[[ Data to use, beginning ]]
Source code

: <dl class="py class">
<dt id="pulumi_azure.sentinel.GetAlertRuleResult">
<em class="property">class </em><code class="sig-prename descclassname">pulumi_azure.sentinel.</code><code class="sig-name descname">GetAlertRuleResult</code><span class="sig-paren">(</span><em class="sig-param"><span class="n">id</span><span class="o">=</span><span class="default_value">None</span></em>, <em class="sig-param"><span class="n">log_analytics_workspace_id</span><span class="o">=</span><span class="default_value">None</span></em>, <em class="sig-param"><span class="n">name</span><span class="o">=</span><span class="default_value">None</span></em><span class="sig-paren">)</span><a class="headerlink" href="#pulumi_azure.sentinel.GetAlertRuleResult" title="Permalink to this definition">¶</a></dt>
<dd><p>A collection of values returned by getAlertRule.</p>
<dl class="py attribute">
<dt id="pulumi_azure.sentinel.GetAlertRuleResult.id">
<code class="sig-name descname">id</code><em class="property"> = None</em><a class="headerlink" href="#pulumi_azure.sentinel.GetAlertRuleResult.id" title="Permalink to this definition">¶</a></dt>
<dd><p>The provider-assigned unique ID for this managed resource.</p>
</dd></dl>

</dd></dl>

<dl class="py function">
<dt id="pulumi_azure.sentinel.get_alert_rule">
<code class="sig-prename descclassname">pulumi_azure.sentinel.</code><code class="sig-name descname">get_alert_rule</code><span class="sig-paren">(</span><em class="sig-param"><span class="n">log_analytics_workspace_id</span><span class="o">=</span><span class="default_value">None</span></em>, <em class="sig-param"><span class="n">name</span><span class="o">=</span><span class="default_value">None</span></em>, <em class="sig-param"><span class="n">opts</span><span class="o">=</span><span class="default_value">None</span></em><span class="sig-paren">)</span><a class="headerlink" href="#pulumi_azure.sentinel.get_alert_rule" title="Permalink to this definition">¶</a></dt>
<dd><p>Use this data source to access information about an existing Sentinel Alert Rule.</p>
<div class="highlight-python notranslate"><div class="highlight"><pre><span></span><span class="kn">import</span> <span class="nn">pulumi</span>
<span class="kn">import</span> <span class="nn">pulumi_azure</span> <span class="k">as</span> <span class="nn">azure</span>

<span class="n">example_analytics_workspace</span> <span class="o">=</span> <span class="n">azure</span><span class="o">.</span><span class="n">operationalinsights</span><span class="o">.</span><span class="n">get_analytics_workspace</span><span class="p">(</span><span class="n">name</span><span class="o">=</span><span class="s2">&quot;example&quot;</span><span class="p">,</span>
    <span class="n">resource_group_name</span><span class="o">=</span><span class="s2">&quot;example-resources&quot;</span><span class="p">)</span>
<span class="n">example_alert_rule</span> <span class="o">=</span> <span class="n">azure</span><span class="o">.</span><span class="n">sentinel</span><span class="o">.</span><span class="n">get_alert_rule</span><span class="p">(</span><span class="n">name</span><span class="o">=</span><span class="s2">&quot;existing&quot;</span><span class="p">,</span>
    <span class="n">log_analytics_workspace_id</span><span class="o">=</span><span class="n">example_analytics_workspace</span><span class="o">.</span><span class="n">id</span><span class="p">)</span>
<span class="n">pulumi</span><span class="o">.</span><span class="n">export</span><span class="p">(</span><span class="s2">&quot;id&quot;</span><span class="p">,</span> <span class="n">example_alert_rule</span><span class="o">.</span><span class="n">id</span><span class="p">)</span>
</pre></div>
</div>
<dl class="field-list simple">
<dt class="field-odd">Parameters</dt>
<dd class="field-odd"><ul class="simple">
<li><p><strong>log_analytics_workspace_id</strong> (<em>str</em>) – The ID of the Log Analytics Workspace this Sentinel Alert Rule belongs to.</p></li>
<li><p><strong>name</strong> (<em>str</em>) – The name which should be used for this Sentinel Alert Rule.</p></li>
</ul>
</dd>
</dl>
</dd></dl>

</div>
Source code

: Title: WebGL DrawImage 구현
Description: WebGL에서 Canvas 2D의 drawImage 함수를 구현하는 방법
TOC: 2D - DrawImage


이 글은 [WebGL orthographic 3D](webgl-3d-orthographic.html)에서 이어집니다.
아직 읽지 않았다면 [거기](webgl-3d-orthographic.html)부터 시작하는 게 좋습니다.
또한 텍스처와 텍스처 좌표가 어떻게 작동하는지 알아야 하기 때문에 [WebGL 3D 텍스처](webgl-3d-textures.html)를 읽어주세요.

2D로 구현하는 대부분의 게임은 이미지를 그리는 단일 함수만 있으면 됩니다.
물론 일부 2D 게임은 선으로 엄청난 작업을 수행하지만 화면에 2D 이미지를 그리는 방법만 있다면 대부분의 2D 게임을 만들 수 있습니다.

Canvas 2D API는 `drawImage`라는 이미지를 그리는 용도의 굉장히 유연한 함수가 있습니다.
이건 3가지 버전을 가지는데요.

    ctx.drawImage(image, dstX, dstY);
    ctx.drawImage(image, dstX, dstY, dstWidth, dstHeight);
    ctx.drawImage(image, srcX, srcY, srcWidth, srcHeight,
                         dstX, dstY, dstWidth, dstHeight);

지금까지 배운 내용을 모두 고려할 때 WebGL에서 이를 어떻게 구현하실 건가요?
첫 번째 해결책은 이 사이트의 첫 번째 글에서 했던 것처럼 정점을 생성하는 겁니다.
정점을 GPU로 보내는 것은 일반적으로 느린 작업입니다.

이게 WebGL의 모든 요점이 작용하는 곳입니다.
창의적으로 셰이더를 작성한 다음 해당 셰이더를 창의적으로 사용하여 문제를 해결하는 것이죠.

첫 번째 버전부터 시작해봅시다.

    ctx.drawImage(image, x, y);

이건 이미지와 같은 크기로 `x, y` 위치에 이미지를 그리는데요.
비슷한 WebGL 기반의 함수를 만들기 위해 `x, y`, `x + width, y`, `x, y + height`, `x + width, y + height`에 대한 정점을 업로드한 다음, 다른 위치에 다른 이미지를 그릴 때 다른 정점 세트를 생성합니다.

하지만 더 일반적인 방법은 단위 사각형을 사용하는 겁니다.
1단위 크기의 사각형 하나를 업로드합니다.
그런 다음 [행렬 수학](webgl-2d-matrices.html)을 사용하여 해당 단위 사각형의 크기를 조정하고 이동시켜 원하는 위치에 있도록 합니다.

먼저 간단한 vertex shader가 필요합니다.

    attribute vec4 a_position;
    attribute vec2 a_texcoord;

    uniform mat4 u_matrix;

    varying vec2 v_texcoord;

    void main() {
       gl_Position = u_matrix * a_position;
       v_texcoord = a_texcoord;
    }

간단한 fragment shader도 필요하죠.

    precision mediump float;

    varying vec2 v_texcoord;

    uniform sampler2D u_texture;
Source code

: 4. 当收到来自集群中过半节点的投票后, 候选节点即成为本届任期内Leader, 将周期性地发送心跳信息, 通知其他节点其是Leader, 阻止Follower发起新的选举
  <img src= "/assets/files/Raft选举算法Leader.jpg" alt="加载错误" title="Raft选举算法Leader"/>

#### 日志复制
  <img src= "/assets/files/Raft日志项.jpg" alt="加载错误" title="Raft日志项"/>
[[ Data to use, end ]]
§ The problem: Please find all lines of the entries that hold the string "strong" and copy them.

§ Output for this task:
<li><p><strong>log_analytics_workspace_id</strong> (<em>str</em>) – The ID of the Log Analytics Workspace this Sentinel Alert Rule belongs to.</p></li>
<li><p><strong>name</strong> (<em>str</em>) – The name which should be used for this Sentinel Alert Rule.</p></li>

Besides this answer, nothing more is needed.